撤退指示
《サイド:リン・ラディッシュ》
…えっ!?
全くと言って良いほど理解の追い付かない状況の中で、
謎の部隊を発見した私は再び足を止めることになってしまったわ。
「ちょ!?一体、何なのっ!?」
国境警備隊じゃない部隊がいるなんて聞いてないわよ!?
それに謎の部隊が撤退を始めたことも不可解だったの。
…どうなっているの!?
謎の部隊を追走して私達の部隊に接近してくる国境警備隊の姿も見えるわね。
何がどうなっているのかさっぱり分からないけれど。
突然現れた一人の女性によって戦況が大きく変わってしまったのは間違いないわ。
…一体、誰なのよっ!?
先程すれ違った女性が戸惑う私の側に戻ってくる。
さっきまでいなかったはずの見慣れない少女を背負いながら戻ってきたのよ。
その様子を見て慌てて駆け寄ることにしたわ。
「何が起きているのっ!?…と、言うか、そもそもあなたは誰なのっ!?」
必死に問い掛けてみたけれど。
「ここで無駄な会話をしてるほど暇じゃないのよ。

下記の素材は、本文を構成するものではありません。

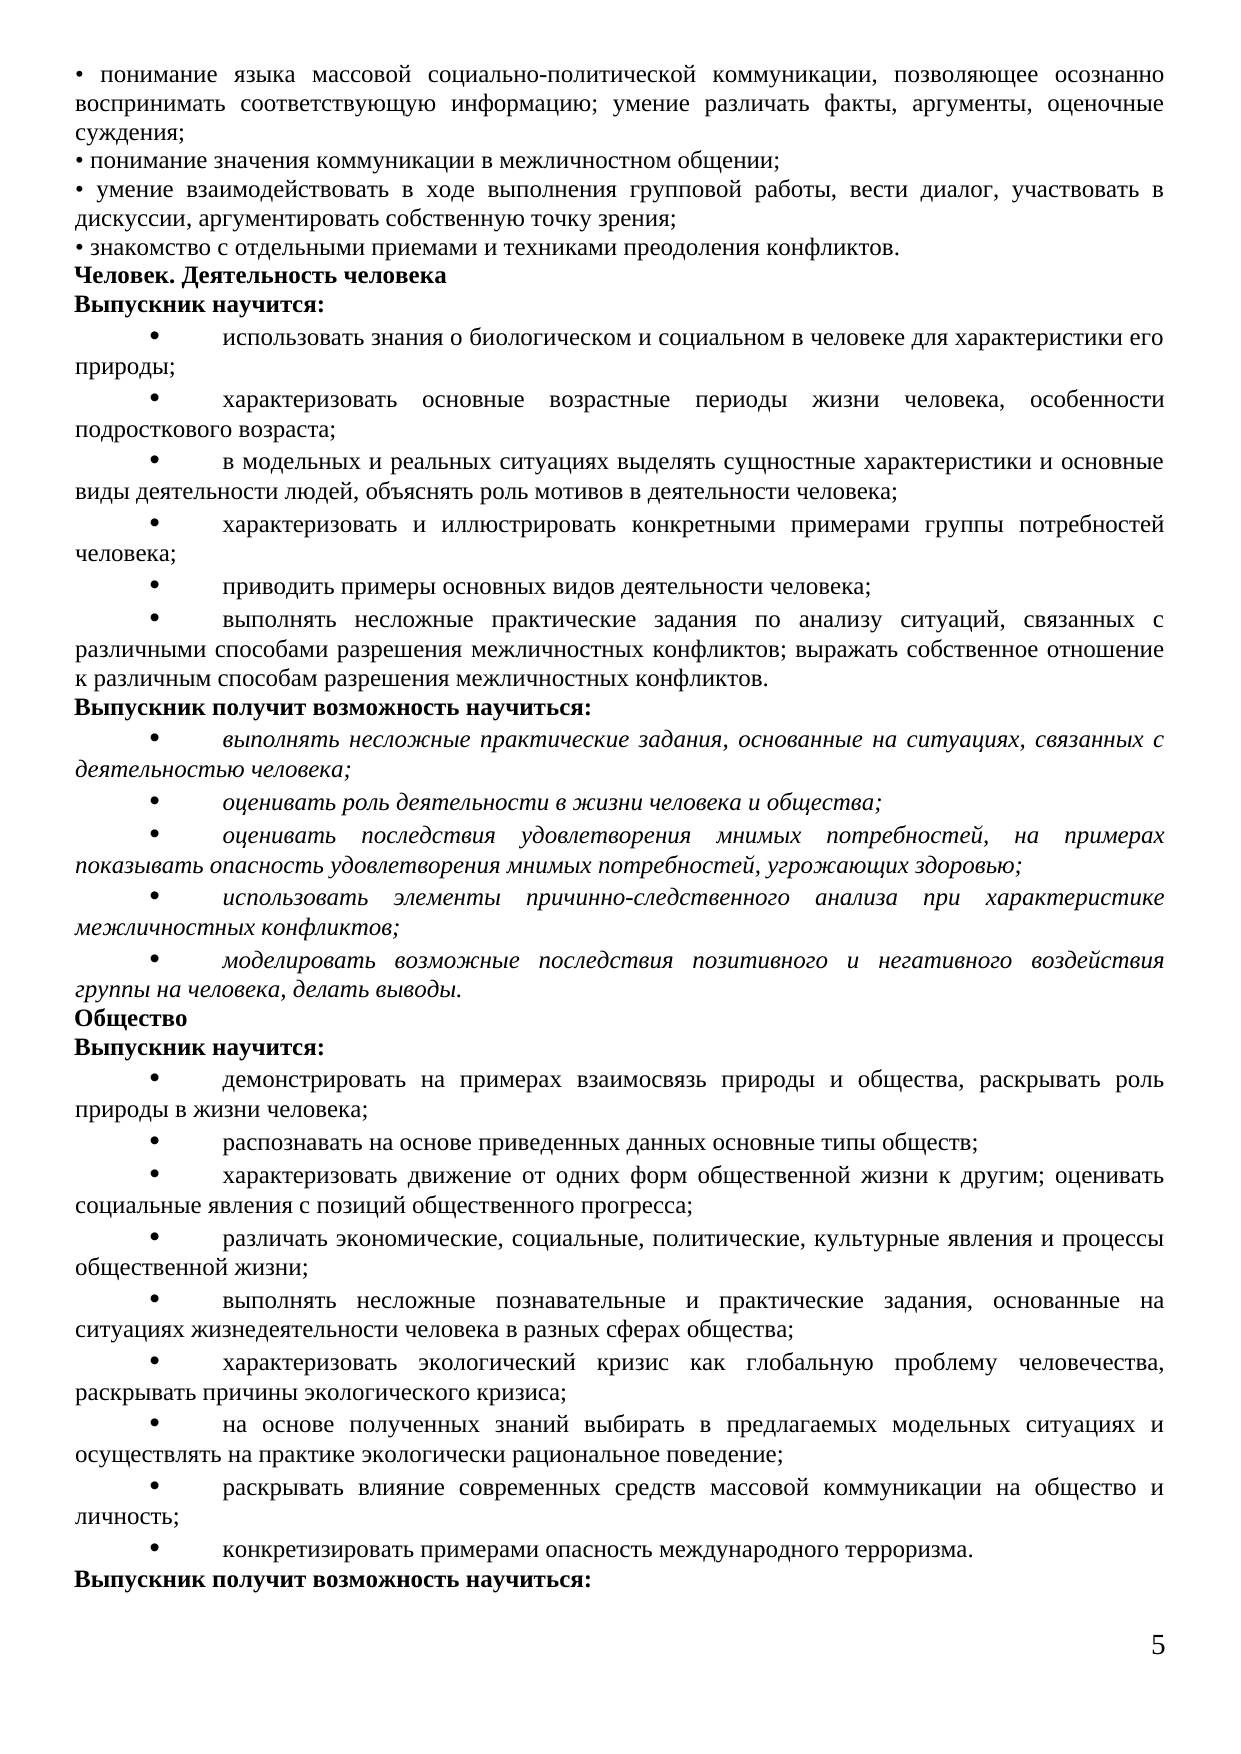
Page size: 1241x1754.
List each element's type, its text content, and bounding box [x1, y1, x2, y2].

text Выпускник научится: [74, 1032, 1165, 1061]
text • понимание языка массовой социально-политической коммуникации, позволяющее осознанно воспринимать соответствующую информацию; умение различать факты, аргументы, оценочные суждения; [75, 59, 1165, 145]
list выполнять несложные практические задания, основанные на ситуациях, связанных с деятельностью человека; [75, 720, 1165, 783]
list приводить примеры основных видов деятельности человека; [75, 567, 1165, 601]
list оценивать последствия удовлетворения мнимых потребностей, на примерах показывать опасность удовлетворения мнимых потребностей, угрожающих здоровью; [75, 816, 1165, 878]
list моделировать возможные последствия позитивного и негативного воздействия группы на человека, делать выводы. [75, 941, 1165, 1003]
list характеризовать экологический кризис как глобальную проблему человечества, раскрывать причины экологического кризиса; [75, 1343, 1165, 1406]
list раскрывать влияние современных средств массовой коммуникации на общество и личность; [75, 1468, 1165, 1530]
list характеризовать основные возрастные периоды жизни человека, особенности подросткового возраста; [75, 380, 1165, 442]
list характеризовать движение от одних форм общественной жизни к другим; оценивать социальные явления с позиций общественного прогресса; [75, 1156, 1165, 1219]
text • понимание значения коммуникации в межличностном общении; [75, 145, 1165, 174]
list на основе полученных знаний выбирать в предлагаемых модельных ситуациях и осуществлять на практике экологически рациональное поведение; [75, 1406, 1165, 1468]
list выполнять несложные познавательные и практические задания, основанные на ситуациях жизнедеятельности человека в разных сферах общества; [75, 1281, 1165, 1343]
list использовать элементы причинно-следственного анализа при характеристике межличностных конфликтов; [75, 878, 1165, 941]
text Выпускник получит возможность научиться: [74, 692, 1165, 720]
list характеризовать и иллюстрировать конкретными примерами группы потребностей человека; [75, 505, 1165, 567]
text Выпускник получит возможность научиться: [74, 1564, 1165, 1592]
text Выпускник научится: [74, 289, 1165, 318]
text Общество [74, 1003, 1165, 1032]
list в модельных и реальных ситуациях выделять сущностные характеристики и основные виды деятельности людей, объяснять роль мотивов в деятельности человека; [75, 442, 1165, 505]
list демонстрировать на примерах взаимосвязь природы и общества, раскрывать роль природы в жизни человека; [75, 1061, 1165, 1123]
list оценивать роль деятельности в жизни человека и общества; [75, 783, 1165, 816]
text • знакомство с отдельными приемами и техниками преодоления конфликтов. [75, 232, 1165, 260]
list распознавать на основе приведенных данных основные типы обществ; [75, 1123, 1165, 1156]
list различать экономические, социальные, политические, культурные явления и процессы общественной жизни; [75, 1219, 1165, 1281]
text Человек. Деятельность человека [74, 260, 1165, 289]
text • умение взаимодействовать в ходе выполнения групповой работы, вести диалог, участвовать в дискуссии, аргументировать собственную точку зрения; [75, 174, 1165, 232]
list конкретизировать примерами опасность международного терроризма. [75, 1530, 1165, 1564]
list использовать знания о биологическом и социальном в человеке для характеристики его природы; [75, 318, 1165, 380]
list выполнять несложные практические задания по анализу ситуаций, связанных с различными способами разрешения межличностных конфликтов; выражать собственное отношение к различным способам разрешения межличностных конфликтов. [75, 601, 1165, 692]
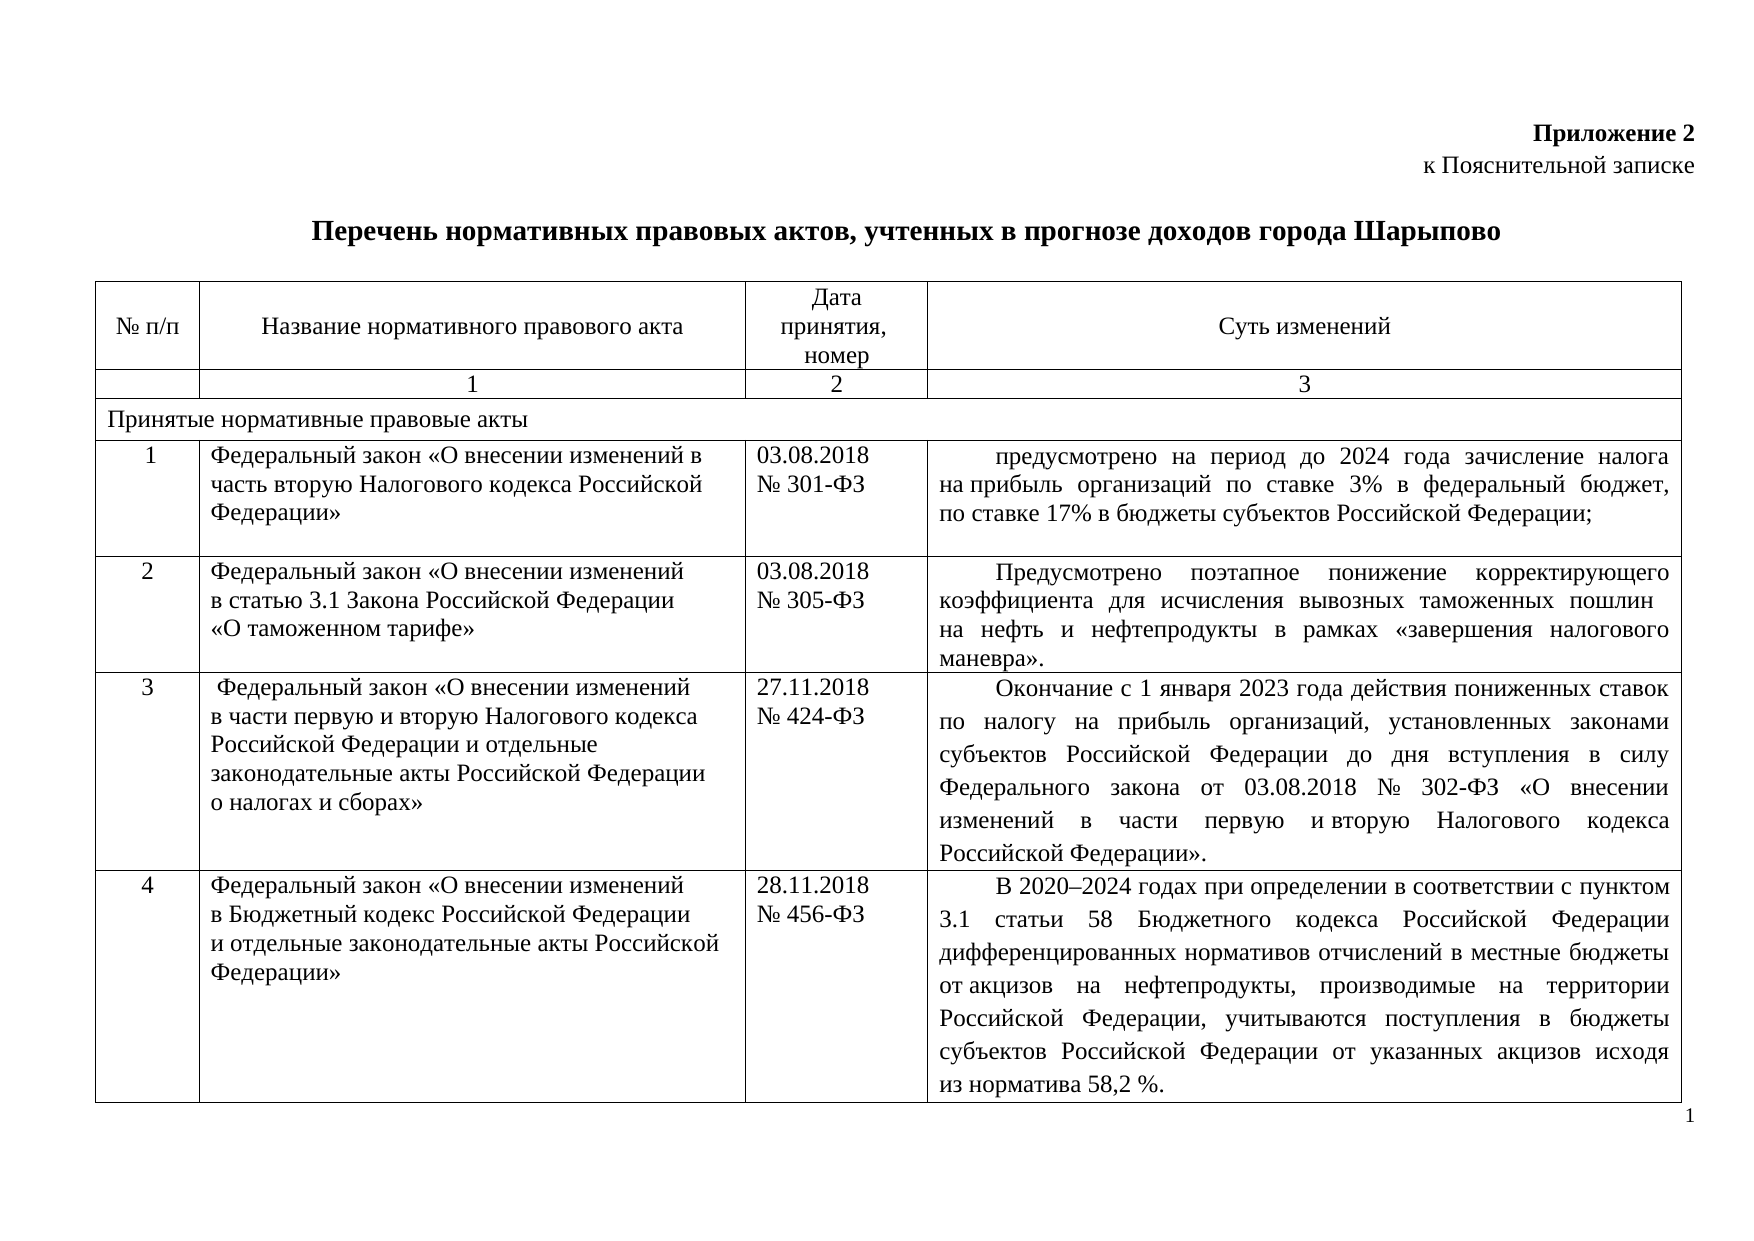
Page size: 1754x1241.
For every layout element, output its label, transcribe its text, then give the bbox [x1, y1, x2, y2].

table_header № п/п [96, 282, 199, 368]
table_cell 2 [96, 557, 199, 672]
table_cell 28.11.2018 № 456-ФЗ [746, 871, 927, 1102]
table_cell 1 [200, 370, 745, 398]
table_cell Федеральный закон «О внесении изменений в Бюджетный кодекс Российской Федерации и отдельные законодательные акты Российской Федерации» [200, 871, 745, 1102]
table_cell Принятые нормативные правовые акты [96, 399, 1681, 440]
text Перечень нормативных правовых актов, учтенных в прогнозе доходов города Шарыпово [118, 213, 1695, 246]
text Приложение 2 [118, 118, 1695, 147]
table_cell Федеральный закон «О внесении изменений в статью 3.1 Закона Российской Федерации «О таможенном тарифе» [200, 557, 745, 672]
table_cell 27.11.2018 № 424-ФЗ [746, 673, 927, 870]
table_cell [96, 370, 199, 398]
table_header Дата принятия, номер [746, 282, 927, 368]
table_cell Федеральный закон «О внесении изменений в части первую и вторую Налогового кодекса Российской Федерации и отдельные законодательные акты Российской Федерации о налогах и сборах» [200, 673, 745, 870]
table_cell предусмотрено на период до 2024 года зачисление налога на прибыль организаций по ставке 3% в федеральный бюджет, по ставке 17% в бюджеты субъектов Российской Федерации; [928, 441, 1681, 556]
table_cell 3 [928, 370, 1681, 398]
table_cell В 2020–2024 годах при определении в соответствии с пунктом 3.1 статьи 58 Бюджетного кодекса Российской Федерации дифференцированных нормативов отчислений в местные бюджеты от акцизов на нефтепродукты, производимые на территории Российской Федерации, учитываются поступления в бюджеты субъектов Российской Федерации от указанных акцизов исходя из норматива 58,2 %. [928, 871, 1681, 1102]
table_cell Федеральный закон «О внесении изменений в часть вторую Налогового кодекса Российской Федерации» [200, 441, 745, 556]
table_cell 4 [96, 871, 199, 1102]
table_cell 3 [96, 673, 199, 870]
table_header Название нормативного правового акта [200, 282, 745, 368]
table_header Суть изменений [928, 282, 1681, 368]
table_cell 1 [96, 441, 199, 556]
table_cell 03.08.2018 № 305-ФЗ [746, 557, 927, 672]
table_cell 03.08.2018 № 301-ФЗ [746, 441, 927, 556]
text к Пояснительной записке [118, 150, 1695, 178]
table_cell 2 [746, 370, 927, 398]
table_cell Окончание с 1 января 2023 года действия пониженных ставок по налогу на прибыль организаций, установленных законами субъектов Российской Федерации до дня вступления в силу Федерального закона от 03.08.2018 № 302-ФЗ «О внесении изменений в части первую и вторую Налогового кодекса Российской Федерации». [928, 673, 1681, 870]
table_cell Предусмотрено поэтапное понижение корректирующего коэффициента для исчисления вывозных таможенных пошлин на нефть и нефтепродукты в рамках «завершения налогового маневра». [928, 557, 1681, 672]
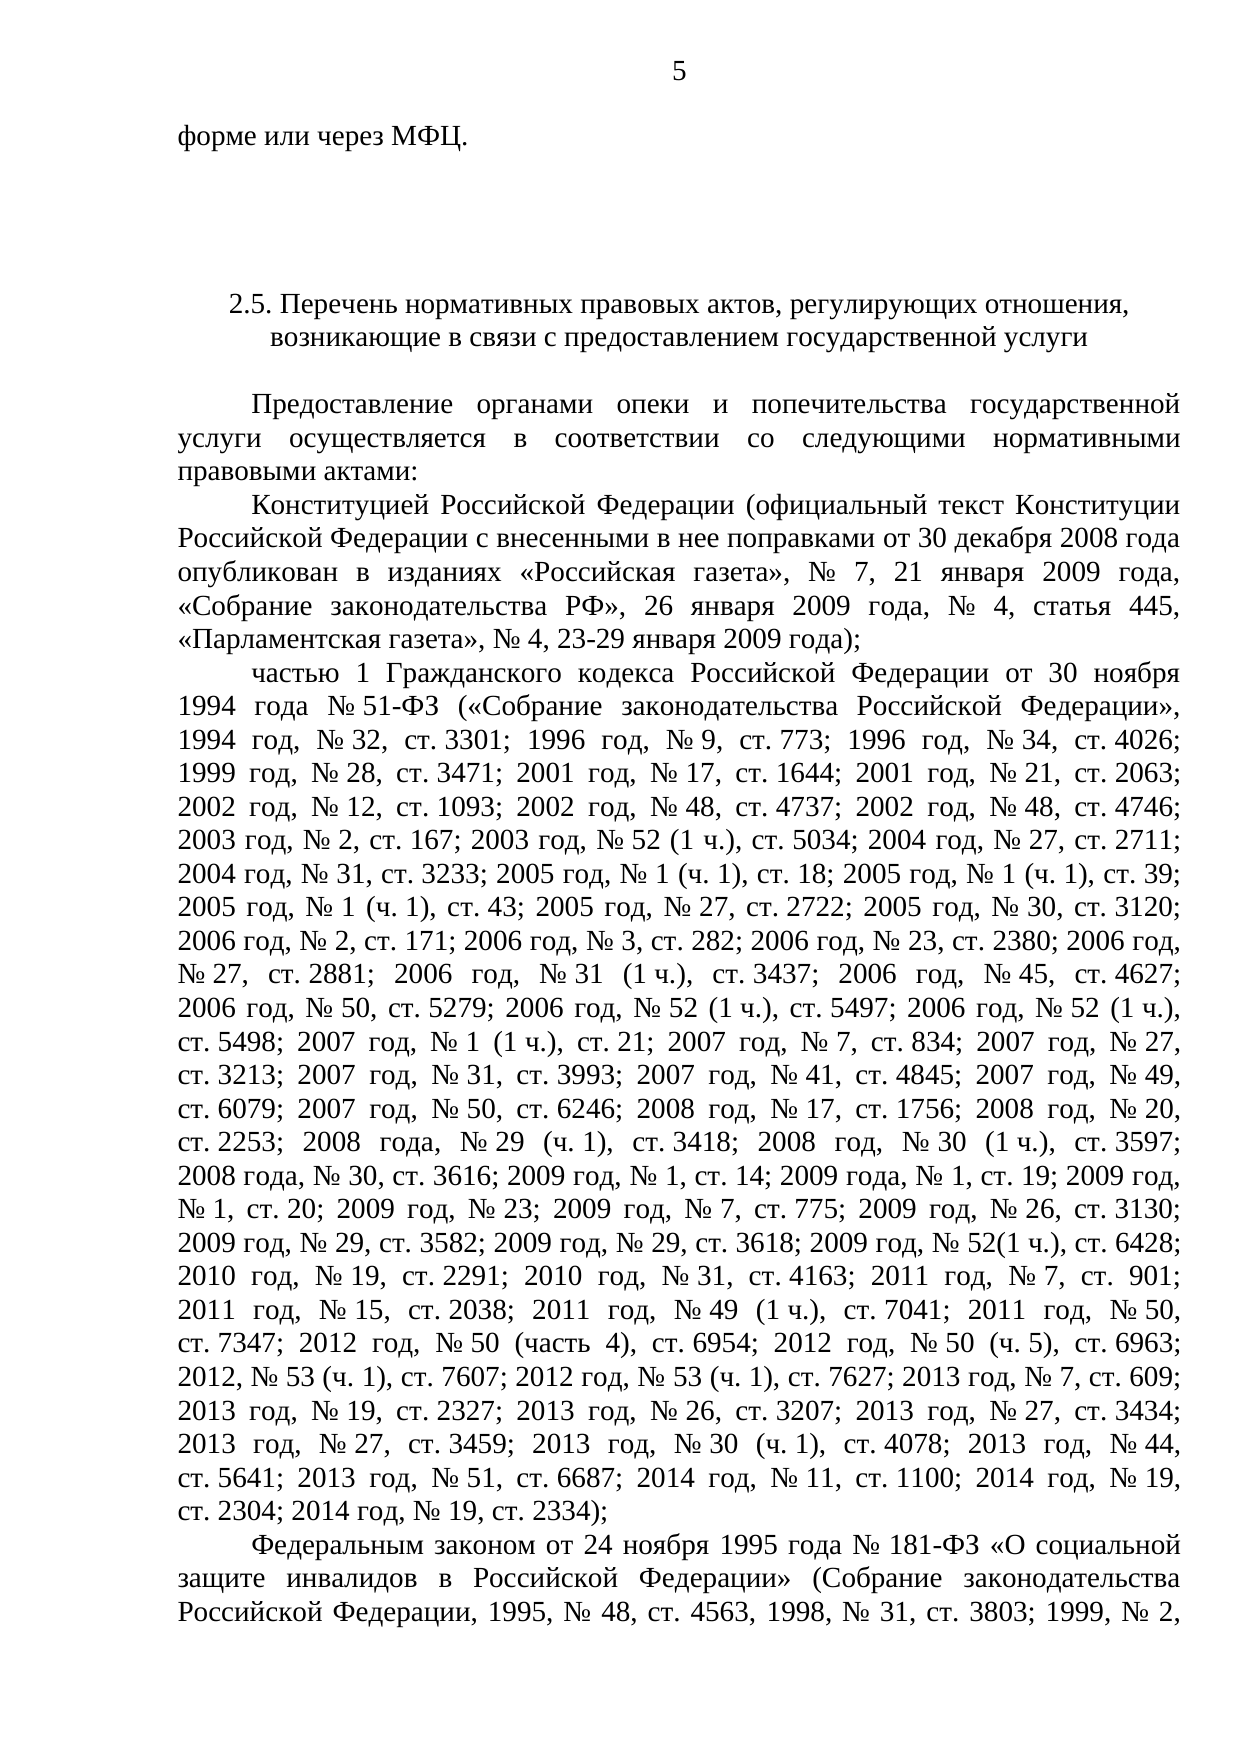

私が手を貸してあげるから、急いでここから撤退しなさいっ!!」
少し強めの口調で言葉を返されてしまったの。
…確かに。
議論をしてる場合じゃないわね。
女性の勢いに押されて無意識のうちに頷いてしまったわ。
「撤退に協力してくれるのね?」
「そのつもりで駆けつけたんだから、さっさと逃げて残った部隊を立て直しなさい!」
一方的に指示を出して、
そのまま走り去ってしまったのよ。
…うわ〜~。
色々と気になるけれど。
話を聞ける状況じゃないのは間違いないわ。
…まずは生き残ることが優先ね。
謎の女性が率いる部隊と、
辛うじて残存している国境警備隊の部隊と合流した私達の部隊も急いで撤退することにしたのよ。